Keep only the lines of the data below that contain "shift", and copy them.

--- --- ---

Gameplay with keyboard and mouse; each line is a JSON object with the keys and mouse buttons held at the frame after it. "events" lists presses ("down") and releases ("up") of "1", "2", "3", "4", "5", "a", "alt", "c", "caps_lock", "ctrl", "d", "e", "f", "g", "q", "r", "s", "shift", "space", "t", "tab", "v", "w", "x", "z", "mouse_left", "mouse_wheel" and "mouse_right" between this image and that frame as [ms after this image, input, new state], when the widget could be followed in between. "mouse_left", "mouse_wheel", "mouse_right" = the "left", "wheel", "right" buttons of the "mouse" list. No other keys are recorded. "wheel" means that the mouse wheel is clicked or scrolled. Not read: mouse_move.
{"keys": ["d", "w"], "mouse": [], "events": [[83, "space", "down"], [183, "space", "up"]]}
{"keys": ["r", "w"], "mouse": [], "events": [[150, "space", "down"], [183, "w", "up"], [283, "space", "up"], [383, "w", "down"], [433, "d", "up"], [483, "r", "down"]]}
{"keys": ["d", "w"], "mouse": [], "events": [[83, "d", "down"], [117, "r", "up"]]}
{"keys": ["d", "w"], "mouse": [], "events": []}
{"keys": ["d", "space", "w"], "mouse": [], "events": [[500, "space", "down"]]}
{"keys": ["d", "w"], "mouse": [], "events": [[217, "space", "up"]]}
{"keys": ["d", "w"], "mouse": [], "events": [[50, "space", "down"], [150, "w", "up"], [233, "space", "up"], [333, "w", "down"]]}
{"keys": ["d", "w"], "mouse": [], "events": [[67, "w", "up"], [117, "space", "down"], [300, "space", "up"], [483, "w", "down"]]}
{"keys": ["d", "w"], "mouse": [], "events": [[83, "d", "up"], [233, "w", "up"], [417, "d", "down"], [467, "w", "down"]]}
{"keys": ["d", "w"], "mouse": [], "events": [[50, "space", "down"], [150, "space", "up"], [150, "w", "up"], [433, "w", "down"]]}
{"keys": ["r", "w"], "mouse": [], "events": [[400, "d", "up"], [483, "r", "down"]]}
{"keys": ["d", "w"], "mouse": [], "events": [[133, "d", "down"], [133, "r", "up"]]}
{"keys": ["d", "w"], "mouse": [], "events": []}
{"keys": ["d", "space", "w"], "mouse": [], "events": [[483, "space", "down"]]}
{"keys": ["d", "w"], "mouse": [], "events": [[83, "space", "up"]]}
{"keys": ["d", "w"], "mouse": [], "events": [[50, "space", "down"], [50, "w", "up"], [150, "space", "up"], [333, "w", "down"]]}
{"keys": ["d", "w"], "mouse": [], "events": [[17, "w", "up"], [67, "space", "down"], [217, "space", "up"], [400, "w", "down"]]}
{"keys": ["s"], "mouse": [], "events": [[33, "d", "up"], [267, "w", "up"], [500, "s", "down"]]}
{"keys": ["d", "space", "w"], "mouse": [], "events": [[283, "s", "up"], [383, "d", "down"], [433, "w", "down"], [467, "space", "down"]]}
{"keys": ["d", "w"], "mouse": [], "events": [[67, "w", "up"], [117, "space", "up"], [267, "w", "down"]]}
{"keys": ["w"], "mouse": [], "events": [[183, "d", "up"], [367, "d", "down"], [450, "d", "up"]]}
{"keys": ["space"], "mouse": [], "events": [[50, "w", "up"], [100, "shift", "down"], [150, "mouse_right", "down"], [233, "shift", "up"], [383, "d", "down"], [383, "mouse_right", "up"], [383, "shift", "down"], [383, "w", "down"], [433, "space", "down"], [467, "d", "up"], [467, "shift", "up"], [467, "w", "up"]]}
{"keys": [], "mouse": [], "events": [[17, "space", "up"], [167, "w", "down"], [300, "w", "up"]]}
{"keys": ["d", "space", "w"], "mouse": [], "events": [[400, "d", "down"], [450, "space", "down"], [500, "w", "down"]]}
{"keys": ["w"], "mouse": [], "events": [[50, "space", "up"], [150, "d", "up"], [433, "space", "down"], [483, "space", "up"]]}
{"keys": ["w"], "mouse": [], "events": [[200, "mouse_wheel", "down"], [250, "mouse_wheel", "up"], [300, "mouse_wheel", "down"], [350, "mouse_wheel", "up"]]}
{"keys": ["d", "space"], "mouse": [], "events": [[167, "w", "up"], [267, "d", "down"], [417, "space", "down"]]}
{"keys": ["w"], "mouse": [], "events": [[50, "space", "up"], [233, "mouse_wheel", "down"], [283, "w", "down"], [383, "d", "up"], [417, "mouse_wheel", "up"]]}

--- --- ---

**Exercise response:**
Gameplay with keyboard and mouse; each line is a JSON object with the keys and mouse buttons held at the frame after it. "events" lists presses ("down") and releases ("up") of "1", "2", "3", "4", "5", "a", "alt", "c", "caps_lock", "ctrl", "d", "e", "f", "g", "q", "r", "s", "shift", "space", "t", "tab", "v", "w", "x", "z", "mouse_left", "mouse_wheel" and "mouse_right" between this image and that frame as [ms after this image, input, new state], when the widget could be followed in between. "mouse_left", "mouse_wheel", "mouse_right" = the "left", "wheel", "right" buttons of the "mouse" list. No other keys are recorded. "wheel" means that the mouse wheel is clicked or scrolled. Not read: mouse_move.
{"keys": ["space"], "mouse": [], "events": [[50, "w", "up"], [100, "shift", "down"], [150, "mouse_right", "down"], [233, "shift", "up"], [383, "d", "down"], [383, "mouse_right", "up"], [383, "shift", "down"], [383, "w", "down"], [433, "space", "down"], [467, "d", "up"], [467, "shift", "up"], [467, "w", "up"]]}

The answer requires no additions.